====== Given records
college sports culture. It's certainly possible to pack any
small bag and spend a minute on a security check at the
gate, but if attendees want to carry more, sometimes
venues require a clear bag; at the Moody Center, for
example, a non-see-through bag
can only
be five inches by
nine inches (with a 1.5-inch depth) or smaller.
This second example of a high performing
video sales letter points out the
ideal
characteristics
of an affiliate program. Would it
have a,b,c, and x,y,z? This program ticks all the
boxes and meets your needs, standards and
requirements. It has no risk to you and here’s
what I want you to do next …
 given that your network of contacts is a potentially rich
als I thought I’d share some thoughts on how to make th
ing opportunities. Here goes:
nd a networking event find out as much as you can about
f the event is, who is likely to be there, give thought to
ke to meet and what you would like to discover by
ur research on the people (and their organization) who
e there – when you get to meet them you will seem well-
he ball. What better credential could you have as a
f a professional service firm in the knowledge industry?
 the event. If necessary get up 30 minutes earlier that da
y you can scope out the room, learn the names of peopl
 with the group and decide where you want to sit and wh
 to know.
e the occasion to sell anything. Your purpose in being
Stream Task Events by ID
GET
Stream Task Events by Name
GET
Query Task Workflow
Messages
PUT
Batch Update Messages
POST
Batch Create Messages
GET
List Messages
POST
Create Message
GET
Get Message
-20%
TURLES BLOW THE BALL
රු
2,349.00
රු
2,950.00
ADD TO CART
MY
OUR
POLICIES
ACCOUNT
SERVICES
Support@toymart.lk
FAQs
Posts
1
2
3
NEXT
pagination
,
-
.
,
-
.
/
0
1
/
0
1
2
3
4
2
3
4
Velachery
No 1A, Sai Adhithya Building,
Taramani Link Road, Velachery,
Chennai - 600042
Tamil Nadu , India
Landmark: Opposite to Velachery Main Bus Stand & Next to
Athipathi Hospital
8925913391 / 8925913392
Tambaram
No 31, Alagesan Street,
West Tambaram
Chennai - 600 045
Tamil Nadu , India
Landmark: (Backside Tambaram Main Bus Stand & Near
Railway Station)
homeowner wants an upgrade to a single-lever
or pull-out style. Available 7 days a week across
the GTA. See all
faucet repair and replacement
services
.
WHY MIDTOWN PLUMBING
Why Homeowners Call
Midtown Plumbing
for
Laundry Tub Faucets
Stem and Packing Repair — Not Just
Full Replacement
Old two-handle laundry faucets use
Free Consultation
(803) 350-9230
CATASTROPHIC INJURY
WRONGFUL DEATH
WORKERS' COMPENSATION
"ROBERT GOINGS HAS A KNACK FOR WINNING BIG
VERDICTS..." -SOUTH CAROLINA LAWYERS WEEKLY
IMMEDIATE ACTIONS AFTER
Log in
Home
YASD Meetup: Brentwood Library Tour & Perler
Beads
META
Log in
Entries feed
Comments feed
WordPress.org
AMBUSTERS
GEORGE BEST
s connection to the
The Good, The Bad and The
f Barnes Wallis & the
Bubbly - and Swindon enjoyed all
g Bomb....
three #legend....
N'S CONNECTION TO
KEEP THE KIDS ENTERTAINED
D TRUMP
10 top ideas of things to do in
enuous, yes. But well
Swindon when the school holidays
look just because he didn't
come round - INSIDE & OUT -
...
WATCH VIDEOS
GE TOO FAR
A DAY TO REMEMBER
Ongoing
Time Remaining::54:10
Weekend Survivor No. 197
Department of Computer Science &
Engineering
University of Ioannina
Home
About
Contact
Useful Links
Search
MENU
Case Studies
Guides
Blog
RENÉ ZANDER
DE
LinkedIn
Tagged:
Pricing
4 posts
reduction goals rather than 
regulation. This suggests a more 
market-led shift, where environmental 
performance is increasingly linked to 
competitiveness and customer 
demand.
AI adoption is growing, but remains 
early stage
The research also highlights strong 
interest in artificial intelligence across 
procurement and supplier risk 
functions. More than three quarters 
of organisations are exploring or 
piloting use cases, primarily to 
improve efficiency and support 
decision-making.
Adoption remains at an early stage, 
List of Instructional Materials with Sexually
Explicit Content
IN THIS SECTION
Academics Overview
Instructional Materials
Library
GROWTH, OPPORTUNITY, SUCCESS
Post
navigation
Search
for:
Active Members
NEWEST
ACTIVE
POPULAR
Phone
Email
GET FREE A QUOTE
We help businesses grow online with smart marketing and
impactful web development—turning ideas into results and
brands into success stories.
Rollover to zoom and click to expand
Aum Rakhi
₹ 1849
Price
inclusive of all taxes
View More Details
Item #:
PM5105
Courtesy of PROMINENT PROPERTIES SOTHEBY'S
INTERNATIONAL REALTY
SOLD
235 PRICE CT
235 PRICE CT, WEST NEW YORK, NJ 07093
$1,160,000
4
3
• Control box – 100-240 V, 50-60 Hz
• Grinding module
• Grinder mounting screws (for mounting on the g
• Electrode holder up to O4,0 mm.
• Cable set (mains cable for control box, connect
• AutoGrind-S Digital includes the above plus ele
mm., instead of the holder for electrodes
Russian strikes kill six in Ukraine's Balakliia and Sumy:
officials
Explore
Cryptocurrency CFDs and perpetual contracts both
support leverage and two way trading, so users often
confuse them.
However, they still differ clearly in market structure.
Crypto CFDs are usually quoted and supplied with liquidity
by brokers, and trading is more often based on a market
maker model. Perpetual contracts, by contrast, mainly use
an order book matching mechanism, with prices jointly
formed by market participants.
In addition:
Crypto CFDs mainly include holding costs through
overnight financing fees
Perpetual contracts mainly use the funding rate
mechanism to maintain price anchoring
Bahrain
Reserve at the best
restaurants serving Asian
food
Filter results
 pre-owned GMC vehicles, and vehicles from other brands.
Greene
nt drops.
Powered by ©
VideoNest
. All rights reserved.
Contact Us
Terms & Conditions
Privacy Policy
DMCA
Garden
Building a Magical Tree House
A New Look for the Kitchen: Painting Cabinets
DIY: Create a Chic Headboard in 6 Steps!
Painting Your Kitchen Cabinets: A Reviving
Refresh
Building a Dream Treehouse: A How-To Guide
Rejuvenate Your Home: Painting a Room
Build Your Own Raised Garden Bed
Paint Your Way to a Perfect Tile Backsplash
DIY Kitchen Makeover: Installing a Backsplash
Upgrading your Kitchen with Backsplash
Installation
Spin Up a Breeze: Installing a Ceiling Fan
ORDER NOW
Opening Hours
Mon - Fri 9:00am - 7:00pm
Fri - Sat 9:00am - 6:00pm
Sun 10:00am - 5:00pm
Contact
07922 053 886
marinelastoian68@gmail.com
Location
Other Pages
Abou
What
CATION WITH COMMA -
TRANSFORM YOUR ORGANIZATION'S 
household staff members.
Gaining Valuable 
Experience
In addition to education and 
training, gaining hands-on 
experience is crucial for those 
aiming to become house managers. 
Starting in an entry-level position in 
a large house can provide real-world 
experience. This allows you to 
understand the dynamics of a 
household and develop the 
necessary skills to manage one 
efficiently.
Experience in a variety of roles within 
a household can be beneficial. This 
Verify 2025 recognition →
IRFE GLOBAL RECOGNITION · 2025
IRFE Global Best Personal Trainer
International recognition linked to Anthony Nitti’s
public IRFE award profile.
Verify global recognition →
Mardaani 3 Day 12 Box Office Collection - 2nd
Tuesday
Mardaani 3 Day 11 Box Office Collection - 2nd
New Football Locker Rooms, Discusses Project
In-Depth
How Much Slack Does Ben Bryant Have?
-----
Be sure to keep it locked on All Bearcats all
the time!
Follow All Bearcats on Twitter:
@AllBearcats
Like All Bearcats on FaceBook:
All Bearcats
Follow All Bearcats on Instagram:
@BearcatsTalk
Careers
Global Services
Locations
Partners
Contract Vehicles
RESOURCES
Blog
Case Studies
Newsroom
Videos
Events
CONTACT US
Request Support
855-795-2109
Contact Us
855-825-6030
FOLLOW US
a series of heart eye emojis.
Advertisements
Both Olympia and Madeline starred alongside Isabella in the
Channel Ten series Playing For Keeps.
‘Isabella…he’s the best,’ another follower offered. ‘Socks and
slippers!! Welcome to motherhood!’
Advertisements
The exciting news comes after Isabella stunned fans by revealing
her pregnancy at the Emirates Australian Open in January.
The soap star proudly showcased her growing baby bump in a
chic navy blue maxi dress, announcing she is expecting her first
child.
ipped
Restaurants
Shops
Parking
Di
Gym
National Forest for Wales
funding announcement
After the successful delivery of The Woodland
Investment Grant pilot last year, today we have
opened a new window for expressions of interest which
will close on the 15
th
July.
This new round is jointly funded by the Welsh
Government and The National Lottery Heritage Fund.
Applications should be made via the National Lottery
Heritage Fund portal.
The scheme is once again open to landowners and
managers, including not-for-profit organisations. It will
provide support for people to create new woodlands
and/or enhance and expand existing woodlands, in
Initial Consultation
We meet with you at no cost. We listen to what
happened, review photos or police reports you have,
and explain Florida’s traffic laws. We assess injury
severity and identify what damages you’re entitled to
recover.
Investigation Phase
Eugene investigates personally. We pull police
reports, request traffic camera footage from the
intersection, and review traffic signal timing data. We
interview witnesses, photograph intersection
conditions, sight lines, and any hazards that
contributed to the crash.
============
▶ [Exercise directions]: Wherever a line in the data above holds the word "Materials", copy that line.

▶ [Answer]:
List of Instructional Materials with Sexually
Instructional Materials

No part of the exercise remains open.